Backup System Failure Recovery
If the backup system fails, a procedure similar to the one described for the main system recovery must be applied. The only difference is that the users are never stopped. Essentially, a full save is taken out of the main machine, restored on the backup machines, then all the updates applied to the backup machines. The only impact on normal operations are a higher system load due to the file save, and, obviously, a higher risk, since there is no backup.
Making sure it works
This configuration is usually applied to very large data bases, and making sure everything works and that no data loss occurs is of utmost importance. Network reliability is obviously critical. The various processes (servers) involved in the communication constantly check on each others, assign numbers to the messages on the network and also make sure the transaction logging mechanism itself is operating normally by periodically writing some test data and making sure the updates are sent over. The System Administrator can control the data bases by periodically running some application report, and make sure the results are identical. All network incidents, as well as unusual circumstances, are reported to a predetermined list of users, so that an incident does not stay unnoticed for a long time. The section "hot-backup, TCL", is describing the major system incidents and suggests some corrective actions.
System Setup :
To set up a 'hot backup' system, the System Administrator must do the following steps. Each operation is detailed in the section "hot-backup, TCL".

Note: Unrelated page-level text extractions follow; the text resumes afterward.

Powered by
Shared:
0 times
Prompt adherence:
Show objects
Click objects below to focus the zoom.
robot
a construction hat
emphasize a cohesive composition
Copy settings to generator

- Establish a network between the two systems. This network must support TCP/IP (eg Ethernet, Token Ring, etc...). The System Administrator must set the network names of both systems, even though only the receiver's host name is used. The hot backup connection only requires access to TCP. Other elements like NFS, FTP, etc... are not required.
- Determine a free TCP/IP port number. Use the "netstat -a" Unix command to see what is currently in use. A value like 2000 or 3000 is usually safe.
- Load the Pick data base on the main machine. This will include setting the application, the user files, etc...
- On the master system determine which files are going to be set as DL, i.e., for which updates will be sent to the backup machines. It is generally not advised to set the system so that all updates to all files be sent to the backup system. This has the side effect of also mirroring system files. It is better to exclude the 'dm' account from the transaction log. Use the "set-dptr" TCL command to do change the attributes of files and/or accounts.
- Do a save of the main machine, and restore it on the backup system. This can also be done using the network, as detailed in a Advanced Pick Reference Manual section "network save/restore, General". Else, the save/restore can be done on tape.
- Setup the servers on both systems (see the section "Server Setup" in the Advanced Pick Reference Manual documentation "hot-backup, TCL").
- Start the master and slave servers.